──────── Recorded data ────────

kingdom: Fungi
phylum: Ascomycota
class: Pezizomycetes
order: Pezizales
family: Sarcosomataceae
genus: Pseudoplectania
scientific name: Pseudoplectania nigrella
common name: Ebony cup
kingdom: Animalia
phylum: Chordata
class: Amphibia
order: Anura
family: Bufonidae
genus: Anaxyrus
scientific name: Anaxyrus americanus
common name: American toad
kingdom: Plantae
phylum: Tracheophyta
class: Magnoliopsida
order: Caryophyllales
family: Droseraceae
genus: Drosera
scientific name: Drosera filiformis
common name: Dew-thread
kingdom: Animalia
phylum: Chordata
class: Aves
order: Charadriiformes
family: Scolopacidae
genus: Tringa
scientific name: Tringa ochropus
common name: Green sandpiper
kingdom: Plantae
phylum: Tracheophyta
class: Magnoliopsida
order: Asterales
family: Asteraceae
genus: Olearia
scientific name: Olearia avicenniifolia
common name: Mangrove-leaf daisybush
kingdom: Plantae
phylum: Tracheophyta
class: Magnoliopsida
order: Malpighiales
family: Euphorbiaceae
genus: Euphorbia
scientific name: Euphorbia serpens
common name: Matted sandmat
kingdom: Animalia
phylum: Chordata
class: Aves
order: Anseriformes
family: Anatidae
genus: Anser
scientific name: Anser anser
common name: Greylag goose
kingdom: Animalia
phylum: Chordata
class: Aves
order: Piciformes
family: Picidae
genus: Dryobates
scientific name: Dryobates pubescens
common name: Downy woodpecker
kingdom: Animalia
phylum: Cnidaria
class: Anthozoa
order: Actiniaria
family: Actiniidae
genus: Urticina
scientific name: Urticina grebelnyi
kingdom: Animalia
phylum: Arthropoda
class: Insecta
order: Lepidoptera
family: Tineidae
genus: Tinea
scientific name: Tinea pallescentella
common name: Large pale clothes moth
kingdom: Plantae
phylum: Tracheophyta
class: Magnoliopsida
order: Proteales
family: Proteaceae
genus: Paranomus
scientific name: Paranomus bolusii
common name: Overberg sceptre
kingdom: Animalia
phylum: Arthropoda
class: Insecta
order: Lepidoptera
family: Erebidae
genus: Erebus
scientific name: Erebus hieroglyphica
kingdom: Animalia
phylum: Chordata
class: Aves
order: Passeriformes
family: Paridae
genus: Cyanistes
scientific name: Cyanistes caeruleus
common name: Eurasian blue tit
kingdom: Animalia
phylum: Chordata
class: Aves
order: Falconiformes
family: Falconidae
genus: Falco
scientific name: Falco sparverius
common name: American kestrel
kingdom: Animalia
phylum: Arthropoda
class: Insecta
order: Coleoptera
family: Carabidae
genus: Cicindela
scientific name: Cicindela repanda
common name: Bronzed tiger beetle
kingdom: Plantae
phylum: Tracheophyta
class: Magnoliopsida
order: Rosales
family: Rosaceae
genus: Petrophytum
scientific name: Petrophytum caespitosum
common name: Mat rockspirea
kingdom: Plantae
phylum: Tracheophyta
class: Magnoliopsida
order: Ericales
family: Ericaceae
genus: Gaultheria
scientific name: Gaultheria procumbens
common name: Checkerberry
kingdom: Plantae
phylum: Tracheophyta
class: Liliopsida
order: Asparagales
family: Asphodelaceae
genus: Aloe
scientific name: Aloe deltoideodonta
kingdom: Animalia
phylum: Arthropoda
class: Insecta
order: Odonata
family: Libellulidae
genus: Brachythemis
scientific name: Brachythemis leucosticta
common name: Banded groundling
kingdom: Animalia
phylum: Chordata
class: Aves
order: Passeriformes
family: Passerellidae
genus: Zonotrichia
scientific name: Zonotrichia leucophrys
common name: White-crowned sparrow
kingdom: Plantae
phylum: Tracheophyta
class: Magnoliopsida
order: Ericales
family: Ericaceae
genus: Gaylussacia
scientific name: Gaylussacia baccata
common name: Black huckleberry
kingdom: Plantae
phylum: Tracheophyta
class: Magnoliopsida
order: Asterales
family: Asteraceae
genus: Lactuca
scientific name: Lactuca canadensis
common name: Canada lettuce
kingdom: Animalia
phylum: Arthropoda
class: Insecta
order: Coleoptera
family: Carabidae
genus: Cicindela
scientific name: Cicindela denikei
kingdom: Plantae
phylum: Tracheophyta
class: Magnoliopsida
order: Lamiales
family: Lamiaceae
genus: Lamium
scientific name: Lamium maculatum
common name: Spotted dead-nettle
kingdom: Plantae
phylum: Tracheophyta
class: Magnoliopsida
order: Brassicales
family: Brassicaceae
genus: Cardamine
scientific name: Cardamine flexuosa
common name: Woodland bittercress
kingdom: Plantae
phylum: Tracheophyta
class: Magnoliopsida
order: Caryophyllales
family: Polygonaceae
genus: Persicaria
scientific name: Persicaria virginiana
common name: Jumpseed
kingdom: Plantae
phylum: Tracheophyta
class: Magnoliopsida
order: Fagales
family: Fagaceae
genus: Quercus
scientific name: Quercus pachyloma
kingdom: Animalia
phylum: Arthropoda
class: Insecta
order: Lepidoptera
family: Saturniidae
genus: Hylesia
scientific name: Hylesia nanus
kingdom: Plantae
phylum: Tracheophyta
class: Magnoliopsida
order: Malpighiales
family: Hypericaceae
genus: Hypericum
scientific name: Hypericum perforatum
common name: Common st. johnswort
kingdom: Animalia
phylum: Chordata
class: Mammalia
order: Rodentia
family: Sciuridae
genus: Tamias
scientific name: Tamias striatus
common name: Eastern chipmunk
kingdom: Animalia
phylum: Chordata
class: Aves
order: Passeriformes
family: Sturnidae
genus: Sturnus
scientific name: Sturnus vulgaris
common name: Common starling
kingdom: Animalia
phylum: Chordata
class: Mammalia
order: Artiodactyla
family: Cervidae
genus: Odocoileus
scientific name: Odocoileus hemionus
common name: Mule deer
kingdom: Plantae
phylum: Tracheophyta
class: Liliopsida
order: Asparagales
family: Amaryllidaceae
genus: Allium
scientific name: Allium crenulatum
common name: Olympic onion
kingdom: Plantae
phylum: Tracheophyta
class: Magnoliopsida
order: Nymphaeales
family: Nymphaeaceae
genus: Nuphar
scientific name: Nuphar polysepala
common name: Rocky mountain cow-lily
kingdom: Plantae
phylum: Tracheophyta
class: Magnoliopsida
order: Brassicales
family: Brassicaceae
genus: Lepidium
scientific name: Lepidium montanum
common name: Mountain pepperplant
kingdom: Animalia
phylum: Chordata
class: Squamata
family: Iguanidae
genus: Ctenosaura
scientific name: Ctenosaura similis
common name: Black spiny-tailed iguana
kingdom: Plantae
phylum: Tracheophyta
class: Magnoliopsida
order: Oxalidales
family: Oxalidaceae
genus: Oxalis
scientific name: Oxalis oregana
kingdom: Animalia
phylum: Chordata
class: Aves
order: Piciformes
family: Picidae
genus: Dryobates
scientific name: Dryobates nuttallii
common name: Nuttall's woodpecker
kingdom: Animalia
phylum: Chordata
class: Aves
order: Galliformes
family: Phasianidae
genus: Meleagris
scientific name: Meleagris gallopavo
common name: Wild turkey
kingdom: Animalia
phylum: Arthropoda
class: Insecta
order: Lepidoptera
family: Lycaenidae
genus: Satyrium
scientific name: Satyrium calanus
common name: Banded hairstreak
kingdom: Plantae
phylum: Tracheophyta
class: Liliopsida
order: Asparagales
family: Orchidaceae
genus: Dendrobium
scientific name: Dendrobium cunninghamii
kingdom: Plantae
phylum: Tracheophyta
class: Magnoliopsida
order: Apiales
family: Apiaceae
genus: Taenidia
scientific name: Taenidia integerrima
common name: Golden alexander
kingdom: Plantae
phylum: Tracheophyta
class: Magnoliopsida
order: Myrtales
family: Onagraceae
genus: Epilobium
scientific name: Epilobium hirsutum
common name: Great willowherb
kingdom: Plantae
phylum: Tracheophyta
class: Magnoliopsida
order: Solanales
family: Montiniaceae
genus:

────────

### Problem
Print the stretch of lines in the records above from the line containing "order: Charadriiformes" through the line containing "genus: Erebus", both ends included, copying each line unchanged.

### Exercise output
order: Charadriiformes
family: Scolopacidae
genus: Tringa
scientific name: Tringa ochropus
common name: Green sandpiper
kingdom: Plantae
phylum: Tracheophyta
class: Magnoliopsida
order: Asterales
family: Asteraceae
genus: Olearia
scientific name: Olearia avicenniifolia
common name: Mangrove-leaf daisybush
kingdom: Plantae
phylum: Tracheophyta
class: Magnoliopsida
order: Malpighiales
family: Euphorbiaceae
genus: Euphorbia
scientific name: Euphorbia serpens
common name: Matted sandmat
kingdom: Animalia
phylum: Chordata
class: Aves
order: Anseriformes
family: Anatidae
genus: Anser
scientific name: Anser anser
common name: Greylag goose
kingdom: Animalia
phylum: Chordata
class: Aves
order: Piciformes
family: Picidae
genus: Dryobates
scientific name: Dryobates pubescens
common name: Downy woodpecker
kingdom: Animalia
phylum: Cnidaria
class: Anthozoa
order: Actiniaria
family: Actiniidae
genus: Urticina
scientific name: Urticina grebelnyi
kingdom: Animalia
phylum: Arthropoda
class: Insecta
order: Lepidoptera
family: Tineidae
genus: Tinea
scientific name: Tinea pallescentella
common name: Large pale clothes moth
kingdom: Plantae
phylum: Tracheophyta
class: Magnoliopsida
order: Proteales
family: Proteaceae
genus: Paranomus
scientific name: Paranomus bolusii
common name: Overberg sceptre
kingdom: Animalia
phylum: Arthropoda
class: Insecta
order: Lepidoptera
family: Erebidae
genus: Erebus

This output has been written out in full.